▶ [PROVIDED RECORDS]
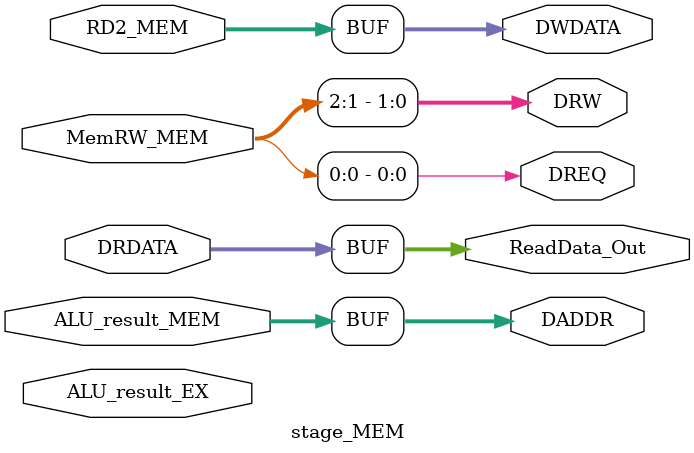
<source format=v>
module stage_MEM (
    // Control Signals from EX/MEM Reg
    input  wire [2:0]  MemRW_MEM,      // 00: Write, 10: Read (matches DATA_RAM WEN encoding)
    
    // Data from EX/MEM Reg
    input  wire [31:0] ALU_result_MEM, // Memory Address
    input  wire [31:0] RD2_MEM,  
    
    // input for STLD_Src      // Write Data (Store Value)
    input  wire [31:0] ALU_result_EX,
    
    // Interface to External Data Memory
    output wire        DREQ,           // Data Request (Chip Select)
    output wire [1:0]  DRW,            // Read/Write Control
    output wire [31:0] DADDR,          // Word Aligned Address
    output wire [31:0] DWDATA,         // Write Data Output
    input  wire [31:0] DRDATA,         // Read Data Input
    
    // Output to MEM/WB Reg
    output wire [31:0] ReadData_Out    // Data to be written back to Register
);

    // 1. Memory Request Generation
    // MemRW_MEM: 00=Write DI1, 10=Read DOUT1, 01=Write DI2, 11=READ DOUT2
    // 메모리 접근이 필요한 경우만 DREQ 활성화
    assign DREQ = MemRW_MEM[0];
    
    // 2. Read/Write Control
    // MemRW_MEM[2:1]이 DATA_RAM WEN과 일치하므로 bit[2:1]을 사용
    // bit[0]: DREQ, bit[2:1]: DRW
    assign DRW[1:0] = MemRW_MEM[2:1]; 
    
    // 3. Address Generation
    // Testbench slices [11:2], so we must provide Byte Address (not Word Address)
    assign DADDR = ALU_result_MEM; 
    
    // 4. Write Data
    assign DWDATA = RD2_MEM;

    // 5. Read Data Pass-through
    // Load 명령어 실행 시 메모리에서 온 데이터를 WB 단계로 전달
    assign ReadData_Out = DRDATA;

endmodule

</source>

▶ [WHAT THE TASK REQUIRES]
Output the lines of the records above exactly as they appear, from the line containing "External Data Memory" through the line containing "2. Read/Write Control".

▶ [ANSWER TO THIS PROBLEM]
    // Interface to External Data Memory
    output wire        DREQ,           // Data Request (Chip Select)
    output wire [1:0]  DRW,            // Read/Write Control
    output wire [31:0] DADDR,          // Word Aligned Address
    output wire [31:0] DWDATA,         // Write Data Output
    input  wire [31:0] DRDATA,         // Read Data Input
    
    // Output to MEM/WB Reg
    output wire [31:0] ReadData_Out    // Data to be written back to Register
);

    // 1. Memory Request Generation
    // MemRW_MEM: 00=Write DI1, 10=Read DOUT1, 01=Write DI2, 11=READ DOUT2
    // 메모리 접근이 필요한 경우만 DREQ 활성화
    assign DREQ = MemRW_MEM[0];
    
    // 2. Read/Write Control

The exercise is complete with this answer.